Several other events in recent decades point to a greater willingness on the part of Rome to recognize the normative character of the original creed of Constantinople. When Patriarch Dimitrios I visited Rome on December 7, 1987, and again during the visit of Patriarch Bartholomew I to Rome in June 1995, both patriarchs attended a Eucharist celebrated by Pope John Paul II in St. Peter’s Basilica. On both occasions the Pope and Patriarch proclaimed the Creed in Greek (i.e., without the Filioque). Pope John Paul II and Romanian Patriarch Teoctist did the same in Romanian at a papal Mass in Rome on October 13, 2002. The document Dominus Iesus: On the Unicity and Salvific Universality of Jesus Christ and the Church, issued by the Congregation for the Doctrine of the Faith on August 6, 2000, begins its theological considerations on the Church’s central teaching with the text of the Creed of 381, again without the addition of the Filioque. While no interpretation of these uses of the Creed was offered, these developments suggest a new awareness on the Catholic side of the unique character of the original Greek text of the Creed as the most authentic formulation of the faith that unifies Eastern and Western Christianity.

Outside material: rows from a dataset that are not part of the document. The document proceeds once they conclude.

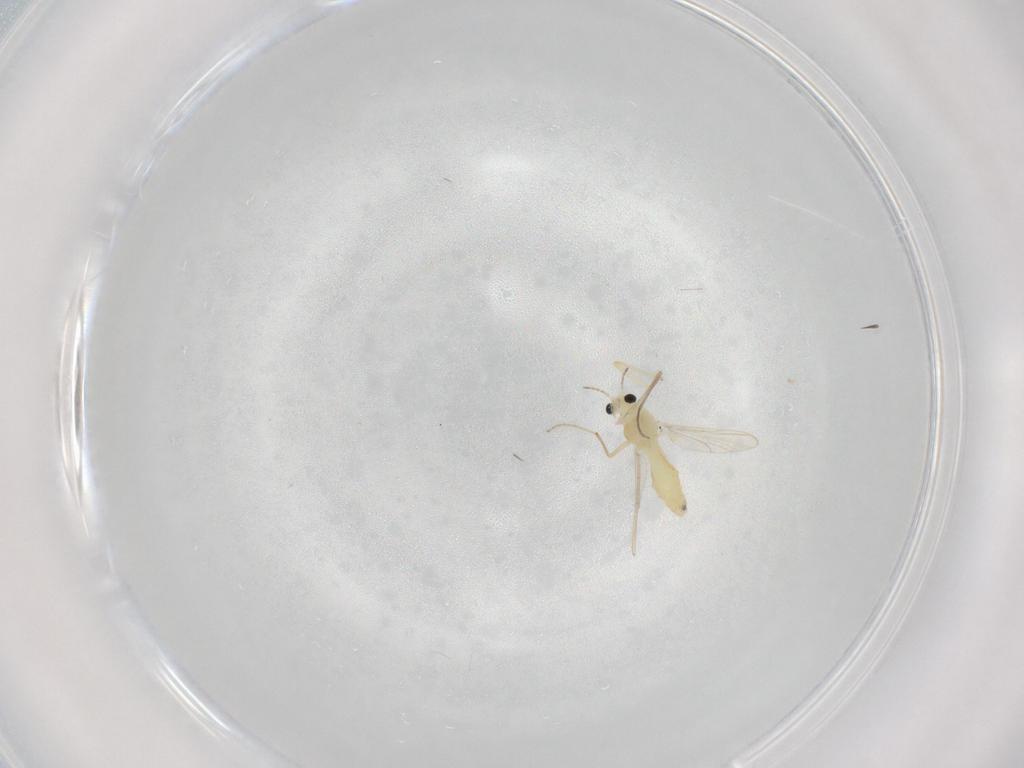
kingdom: Animalia
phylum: Arthropoda
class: Insecta
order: Diptera
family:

Not long after the meeting in Rome between Pope John Paul II and Ecumenical Patriarch Bartholomew I, the Vatican published the document “The Greek and Latin Traditions Regarding the Procession of the Holy Spirit” (September 13, 1995). This text was intended to be a new contribution to the dialogue between our churches on this controversial issue. Among the many observations it makes, the text says: “The Catholic Church acknowledges the conciliar, ecumenical, normative and irrevocable value, as the expression of one common faith of the Church and of all Christians, of the Symbol professed in Greek at Constantinople in 381 by the Second Ecumenical Council. No confession of faith peculiar to a particular liturgical tradition can contradict this expression of faith taught and professed by the undivided Church.”
Although the Catholic Church obviously does not consider the Filioque to be a contradiction of the creed of 381, the significance of this passage in the 1995 Vatican statement should not be minimized. It is in response to this important document that our own study of the Filioque began in 1999, and we hope that this present statement will serve to carry further the positive discussions between our communions that we have experienced ourselves.